What is wanted is every record, duplicated word for word.

(Collected data entries)
- Opening Delimiter -
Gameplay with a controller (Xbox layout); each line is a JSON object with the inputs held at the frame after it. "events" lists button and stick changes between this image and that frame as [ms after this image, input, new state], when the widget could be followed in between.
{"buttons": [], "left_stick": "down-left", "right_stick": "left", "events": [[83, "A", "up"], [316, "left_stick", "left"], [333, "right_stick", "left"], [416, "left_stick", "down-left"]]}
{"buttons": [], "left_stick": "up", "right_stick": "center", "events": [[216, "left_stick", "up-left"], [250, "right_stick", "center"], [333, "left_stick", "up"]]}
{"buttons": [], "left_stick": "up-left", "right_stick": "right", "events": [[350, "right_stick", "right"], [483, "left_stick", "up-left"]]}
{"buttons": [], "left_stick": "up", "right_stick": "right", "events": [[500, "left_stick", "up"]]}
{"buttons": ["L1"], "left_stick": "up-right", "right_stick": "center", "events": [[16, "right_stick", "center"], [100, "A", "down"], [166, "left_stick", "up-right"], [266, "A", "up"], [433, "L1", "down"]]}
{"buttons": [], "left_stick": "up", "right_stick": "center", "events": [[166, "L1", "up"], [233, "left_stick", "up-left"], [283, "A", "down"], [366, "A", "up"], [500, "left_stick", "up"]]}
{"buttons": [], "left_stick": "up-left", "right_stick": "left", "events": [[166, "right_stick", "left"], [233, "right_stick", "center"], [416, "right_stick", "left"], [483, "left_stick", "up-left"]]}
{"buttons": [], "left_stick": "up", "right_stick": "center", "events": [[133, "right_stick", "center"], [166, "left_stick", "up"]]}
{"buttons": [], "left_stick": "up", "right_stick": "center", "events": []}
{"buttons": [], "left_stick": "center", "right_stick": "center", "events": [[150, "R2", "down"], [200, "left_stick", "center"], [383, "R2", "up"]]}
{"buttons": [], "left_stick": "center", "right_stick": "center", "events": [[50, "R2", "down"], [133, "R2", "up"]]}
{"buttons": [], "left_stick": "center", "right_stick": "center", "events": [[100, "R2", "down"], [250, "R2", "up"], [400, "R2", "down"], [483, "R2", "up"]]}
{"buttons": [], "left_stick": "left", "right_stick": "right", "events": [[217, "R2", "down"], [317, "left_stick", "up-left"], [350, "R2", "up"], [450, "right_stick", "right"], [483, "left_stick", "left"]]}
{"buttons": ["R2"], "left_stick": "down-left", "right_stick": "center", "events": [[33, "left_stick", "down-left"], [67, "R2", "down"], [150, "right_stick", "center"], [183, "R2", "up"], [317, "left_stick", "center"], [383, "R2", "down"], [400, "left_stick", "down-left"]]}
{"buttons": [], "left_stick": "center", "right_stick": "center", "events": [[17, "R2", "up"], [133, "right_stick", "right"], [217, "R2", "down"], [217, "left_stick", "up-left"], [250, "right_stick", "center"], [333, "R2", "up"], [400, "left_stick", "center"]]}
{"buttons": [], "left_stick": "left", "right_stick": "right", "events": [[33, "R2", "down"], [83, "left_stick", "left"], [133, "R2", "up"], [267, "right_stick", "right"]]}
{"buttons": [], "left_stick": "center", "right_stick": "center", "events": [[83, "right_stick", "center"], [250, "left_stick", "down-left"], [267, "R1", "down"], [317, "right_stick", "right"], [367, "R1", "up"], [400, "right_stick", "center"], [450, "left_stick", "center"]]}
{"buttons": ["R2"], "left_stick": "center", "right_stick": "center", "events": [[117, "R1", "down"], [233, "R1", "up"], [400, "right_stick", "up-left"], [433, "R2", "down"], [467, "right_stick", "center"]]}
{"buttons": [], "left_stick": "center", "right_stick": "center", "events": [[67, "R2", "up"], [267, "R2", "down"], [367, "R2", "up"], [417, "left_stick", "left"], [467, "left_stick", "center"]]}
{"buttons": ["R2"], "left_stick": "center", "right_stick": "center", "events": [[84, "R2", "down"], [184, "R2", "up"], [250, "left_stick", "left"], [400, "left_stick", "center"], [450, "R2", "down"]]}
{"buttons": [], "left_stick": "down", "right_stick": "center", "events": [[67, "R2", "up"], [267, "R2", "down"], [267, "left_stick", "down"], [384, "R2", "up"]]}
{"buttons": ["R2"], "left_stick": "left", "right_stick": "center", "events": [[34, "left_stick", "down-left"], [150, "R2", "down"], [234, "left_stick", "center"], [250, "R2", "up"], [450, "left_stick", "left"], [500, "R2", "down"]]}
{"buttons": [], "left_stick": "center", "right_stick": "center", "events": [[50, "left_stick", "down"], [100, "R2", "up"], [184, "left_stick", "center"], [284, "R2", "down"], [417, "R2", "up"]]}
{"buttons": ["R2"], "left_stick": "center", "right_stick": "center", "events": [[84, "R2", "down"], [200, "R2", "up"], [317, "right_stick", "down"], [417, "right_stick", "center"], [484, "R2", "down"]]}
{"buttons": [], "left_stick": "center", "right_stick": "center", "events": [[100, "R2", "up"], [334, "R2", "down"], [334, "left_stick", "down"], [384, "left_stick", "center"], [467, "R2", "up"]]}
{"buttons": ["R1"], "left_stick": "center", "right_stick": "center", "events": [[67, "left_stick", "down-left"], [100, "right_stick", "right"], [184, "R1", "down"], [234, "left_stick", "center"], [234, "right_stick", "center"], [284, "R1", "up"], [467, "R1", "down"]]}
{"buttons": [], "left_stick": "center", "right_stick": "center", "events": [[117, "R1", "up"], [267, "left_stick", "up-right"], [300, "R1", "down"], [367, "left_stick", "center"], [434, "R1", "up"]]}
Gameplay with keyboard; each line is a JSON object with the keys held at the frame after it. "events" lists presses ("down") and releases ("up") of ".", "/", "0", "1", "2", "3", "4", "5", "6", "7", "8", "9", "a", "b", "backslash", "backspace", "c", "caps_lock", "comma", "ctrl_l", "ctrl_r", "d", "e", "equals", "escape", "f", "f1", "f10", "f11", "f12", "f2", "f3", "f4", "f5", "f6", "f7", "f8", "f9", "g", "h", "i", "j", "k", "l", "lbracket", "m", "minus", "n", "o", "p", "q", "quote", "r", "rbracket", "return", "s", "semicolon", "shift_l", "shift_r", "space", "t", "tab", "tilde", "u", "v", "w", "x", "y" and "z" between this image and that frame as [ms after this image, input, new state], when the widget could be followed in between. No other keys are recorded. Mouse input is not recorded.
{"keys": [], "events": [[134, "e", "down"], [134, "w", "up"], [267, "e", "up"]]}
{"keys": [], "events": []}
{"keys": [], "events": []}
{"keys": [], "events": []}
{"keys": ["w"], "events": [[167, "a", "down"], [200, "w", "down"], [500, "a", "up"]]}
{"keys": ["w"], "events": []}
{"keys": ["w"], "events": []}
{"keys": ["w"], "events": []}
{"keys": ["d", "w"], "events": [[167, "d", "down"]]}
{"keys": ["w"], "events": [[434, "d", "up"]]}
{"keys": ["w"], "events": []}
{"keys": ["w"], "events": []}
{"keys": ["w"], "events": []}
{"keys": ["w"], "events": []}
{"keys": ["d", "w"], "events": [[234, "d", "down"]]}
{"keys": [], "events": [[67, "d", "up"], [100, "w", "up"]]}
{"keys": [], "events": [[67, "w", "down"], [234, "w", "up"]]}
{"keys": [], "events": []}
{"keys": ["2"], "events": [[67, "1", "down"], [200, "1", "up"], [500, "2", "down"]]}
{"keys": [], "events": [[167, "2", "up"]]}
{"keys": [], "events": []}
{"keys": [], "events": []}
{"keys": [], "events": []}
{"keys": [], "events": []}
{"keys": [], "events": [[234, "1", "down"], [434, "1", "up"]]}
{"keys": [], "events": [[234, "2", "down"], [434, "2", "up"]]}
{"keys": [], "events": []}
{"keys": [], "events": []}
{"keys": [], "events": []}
- Closing Delimiter -
— Answer below —
Gameplay with a controller (Xbox layout); each line is a JSON object with the inputs held at the frame after it. "events" lists button and stick changes between this image and that frame as [ms after this image, input, new state], when the widget could be followed in between.
{"buttons": [], "left_stick": "down-left", "right_stick": "left", "events": [[83, "A", "up"], [316, "left_stick", "left"], [333, "right_stick", "left"], [416, "left_stick", "down-left"]]}
{"buttons": [], "left_stick": "up", "right_stick": "center", "events": [[216, "left_stick", "up-left"], [250, "right_stick", "center"], [333, "left_stick", "up"]]}
{"buttons": [], "left_stick": "up-left", "right_stick": "right", "events": [[350, "right_stick", "right"], [483, "left_stick", "up-left"]]}
{"buttons": [], "left_stick": "up", "right_stick": "right", "events": [[500, "left_stick", "up"]]}
{"buttons": ["L1"], "left_stick": "up-right", "right_stick": "center", "events": [[16, "right_stick", "center"], [100, "A", "down"], [166, "left_stick", "up-right"], [266, "A", "up"], [433, "L1", "down"]]}
{"buttons": [], "left_stick": "up", "right_stick": "center", "events": [[166, "L1", "up"], [233, "left_stick", "up-left"], [283, "A", "down"], [366, "A", "up"], [500, "left_stick", "up"]]}
{"buttons": [], "left_stick": "up-left", "right_stick": "left", "events": [[166, "right_stick", "left"], [233, "right_stick", "center"], [416, "right_stick", "left"], [483, "left_stick", "up-left"]]}
{"buttons": [], "left_stick": "up", "right_stick": "center", "events": [[133, "right_stick", "center"], [166, "left_stick", "up"]]}
{"buttons": [], "left_stick": "up", "right_stick": "center", "events": []}
{"buttons": [], "left_stick": "center", "right_stick": "center", "events": [[150, "R2", "down"], [200, "left_stick", "center"], [383, "R2", "up"]]}
{"buttons": [], "left_stick": "center", "right_stick": "center", "events": [[50, "R2", "down"], [133, "R2", "up"]]}
{"buttons": [], "left_stick": "center", "right_stick": "center", "events": [[100, "R2", "down"], [250, "R2", "up"], [400, "R2", "down"], [483, "R2", "up"]]}
{"buttons": [], "left_stick": "left", "right_stick": "right", "events": [[217, "R2", "down"], [317, "left_stick", "up-left"], [350, "R2", "up"], [450, "right_stick", "right"], [483, "left_stick", "left"]]}
{"buttons": ["R2"], "left_stick": "down-left", "right_stick": "center", "events": [[33, "left_stick", "down-left"], [67, "R2", "down"], [150, "right_stick", "center"], [183, "R2", "up"], [317, "left_stick", "center"], [383, "R2", "down"], [400, "left_stick", "down-left"]]}
{"buttons": [], "left_stick": "center", "right_stick": "center", "events": [[17, "R2", "up"], [133, "right_stick", "right"], [217, "R2", "down"], [217, "left_stick", "up-left"], [250, "right_stick", "center"], [333, "R2", "up"], [400, "left_stick", "center"]]}
{"buttons": [], "left_stick": "left", "right_stick": "right", "events": [[33, "R2", "down"], [83, "left_stick", "left"], [133, "R2", "up"], [267, "right_stick", "right"]]}
{"buttons": [], "left_stick": "center", "right_stick": "center", "events": [[83, "right_stick", "center"], [250, "left_stick", "down-left"], [267, "R1", "down"], [317, "right_stick", "right"], [367, "R1", "up"], [400, "right_stick", "center"], [450, "left_stick", "center"]]}
{"buttons": ["R2"], "left_stick": "center", "right_stick": "center", "events": [[117, "R1", "down"], [233, "R1", "up"], [400, "right_stick", "up-left"], [433, "R2", "down"], [467, "right_stick", "center"]]}
{"buttons": [], "left_stick": "center", "right_stick": "center", "events": [[67, "R2", "up"], [267, "R2", "down"], [367, "R2", "up"], [417, "left_stick", "left"], [467, "left_stick", "center"]]}
{"buttons": ["R2"], "left_stick": "center", "right_stick": "center", "events": [[84, "R2", "down"], [184, "R2", "up"], [250, "left_stick", "left"], [400, "left_stick", "center"], [450, "R2", "down"]]}
{"buttons": [], "left_stick": "down", "right_stick": "center", "events": [[67, "R2", "up"], [267, "R2", "down"], [267, "left_stick", "down"], [384, "R2", "up"]]}
{"buttons": ["R2"], "left_stick": "left", "right_stick": "center", "events": [[34, "left_stick", "down-left"], [150, "R2", "down"], [234, "left_stick", "center"], [250, "R2", "up"], [450, "left_stick", "left"], [500, "R2", "down"]]}
{"buttons": [], "left_stick": "center", "right_stick": "center", "events": [[50, "left_stick", "down"], [100, "R2", "up"], [184, "left_stick", "center"], [284, "R2", "down"], [417, "R2", "up"]]}
{"buttons": ["R2"], "left_stick": "center", "right_stick": "center", "events": [[84, "R2", "down"], [200, "R2", "up"], [317, "right_stick", "down"], [417, "right_stick", "center"], [484, "R2", "down"]]}
{"buttons": [], "left_stick": "center", "right_stick": "center", "events": [[100, "R2", "up"], [334, "R2", "down"], [334, "left_stick", "down"], [384, "left_stick", "center"], [467, "R2", "up"]]}
{"buttons": ["R1"], "left_stick": "center", "right_stick": "center", "events": [[67, "left_stick", "down-left"], [100, "right_stick", "right"], [184, "R1", "down"], [234, "left_stick", "center"], [234, "right_stick", "center"], [284, "R1", "up"], [467, "R1", "down"]]}
{"buttons": [], "left_stick": "center", "right_stick": "center", "events": [[117, "R1", "up"], [267, "left_stick", "up-right"], [300, "R1", "down"], [367, "left_stick", "center"], [434, "R1", "up"]]}
Gameplay with keyboard; each line is a JSON object with the keys held at the frame after it. "events" lists presses ("down") and releases ("up") of ".", "/", "0", "1", "2", "3", "4", "5", "6", "7", "8", "9", "a", "b", "backslash", "backspace", "c", "caps_lock", "comma", "ctrl_l", "ctrl_r", "d", "e", "equals", "escape", "f", "f1", "f10", "f11", "f12", "f2", "f3", "f4", "f5", "f6", "f7", "f8", "f9", "g", "h", "i", "j", "k", "l", "lbracket", "m", "minus", "n", "o", "p", "q", "quote", "r", "rbracket", "return", "s", "semicolon", "shift_l", "shift_r", "space", "t", "tab", "tilde", "u", "v", "w", "x", "y" and "z" between this image and that frame as [ms after this image, input, new state], when the widget could be followed in between. No other keys are recorded. Mouse input is not recorded.
{"keys": [], "events": [[134, "e", "down"], [134, "w", "up"], [267, "e", "up"]]}
{"keys": [], "events": []}
{"keys": [], "events": []}
{"keys": [], "events": []}
{"keys": ["w"], "events": [[167, "a", "down"], [200, "w", "down"], [500, "a", "up"]]}
{"keys": ["w"], "events": []}
{"keys": ["w"], "events": []}
{"keys": ["w"], "events": []}
{"keys": ["d", "w"], "events": [[167, "d", "down"]]}
{"keys": ["w"], "events": [[434, "d", "up"]]}
{"keys": ["w"], "events": []}
{"keys": ["w"], "events": []}
{"keys": ["w"], "events": []}
{"keys": ["w"], "events": []}
{"keys": ["d", "w"], "events": [[234, "d", "down"]]}
{"keys": [], "events": [[67, "d", "up"], [100, "w", "up"]]}
{"keys": [], "events": [[67, "w", "down"], [234, "w", "up"]]}
{"keys": [], "events": []}
{"keys": ["2"], "events": [[67, "1", "down"], [200, "1", "up"], [500, "2", "down"]]}
{"keys": [], "events": [[167, "2", "up"]]}
{"keys": [], "events": []}
{"keys": [], "events": []}
{"keys": [], "events": []}
{"keys": [], "events": []}
{"keys": [], "events": [[234, "1", "down"], [434, "1", "up"]]}
{"keys": [], "events": [[234, "2", "down"], [434, "2", "up"]]}
{"keys": [], "events": []}
{"keys": [], "events": []}
{"keys": [], "events": []}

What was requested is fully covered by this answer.